‘Cheers’ for Ratzenberger’s Take on Skills Shortage


As a man who continues to make more than a few dollars from his acting career (think mail carrier Cliff Clavin on Cheers and a character voice in every Pixar movie since Toy Story), John Ratzenberger said many are surprised when he calls for turning off the television (video games, etc.) and sending kids outside to learn how to make things.

John Ratzenberger’s Made in America on the Travel Channel has celebrated the American worker but also highlighted the pending skills crisis in America.
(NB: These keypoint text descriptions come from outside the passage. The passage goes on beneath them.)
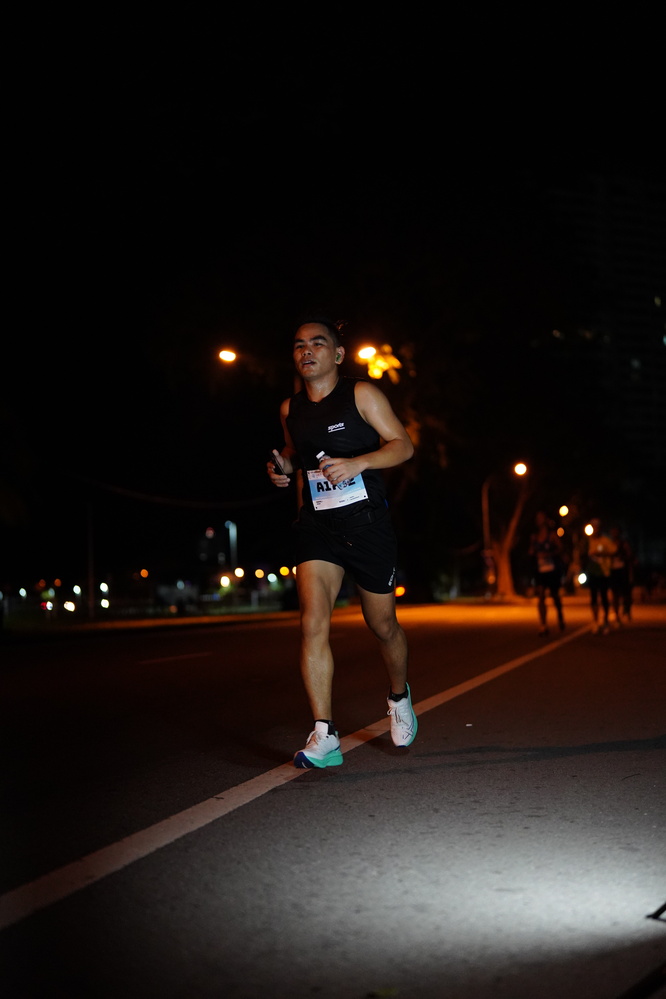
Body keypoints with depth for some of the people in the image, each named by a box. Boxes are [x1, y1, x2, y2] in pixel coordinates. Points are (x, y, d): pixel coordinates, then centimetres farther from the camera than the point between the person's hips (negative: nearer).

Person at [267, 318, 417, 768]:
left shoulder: (361, 394, -2)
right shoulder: (290, 408, 11)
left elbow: (403, 445, -5)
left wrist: (358, 463, -22)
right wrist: (284, 466, 5)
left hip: (368, 523, -2)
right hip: (317, 525, 3)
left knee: (383, 626, 10)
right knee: (313, 624, -15)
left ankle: (400, 696, 41)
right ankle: (325, 737, -14)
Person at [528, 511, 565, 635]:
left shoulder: (552, 535, -2)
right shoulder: (534, 537, 8)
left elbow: (559, 549, -5)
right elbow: (531, 552, 15)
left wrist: (548, 554, -19)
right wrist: (533, 553, -8)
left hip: (553, 568, -2)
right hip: (539, 569, 2)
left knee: (555, 595, 11)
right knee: (540, 597, -10)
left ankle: (560, 616, 40)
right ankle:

A documentary, Industrial Tsunami, to be released in early 2011 will illustrate the threats of this skills shortage to our economy and way of life.

A few of Ratzenberger’s key points during his most interesting presentation this week to the Chamber board of directors:

  • The importance of kids playing and learning with their hands — everything from utilizing the box that contained the new appliance to building the treehouse in the backyard. Ratzenberger was a carpenter (he helped build the stage at Woodstock) and deck hand on a ship, among other jobs, during his younger days.
  • The demise of shop and auto classes in the education system. A member of the board of trustees at Pepperdine and Sacred Heart universities, he says he has advised university presidents that in addition to their areas of study, students should be required to know how to change a tire before they graduate.
  • There is a deficit of 500,000 welders in the U.S. and colleges awarded twice as many degrees a year ago in sports management than engineering.
  • "Blue collar" has almost become a dirty phrase, including in portrayals on television and in the movies.
  • The harm of the entitlement mentality among many today. "You don’t get self-esteem by being handed things; you get self-esteem by making things, by your accomplishments."
  • High standards are a must — in education and all aspects of life. Ratzenberger continues his 15-year relationship with Pixar because it refuses to lower its standards when producing its movies.
  • His top piece of advice for business men and women: get involved in your schools and make a difference.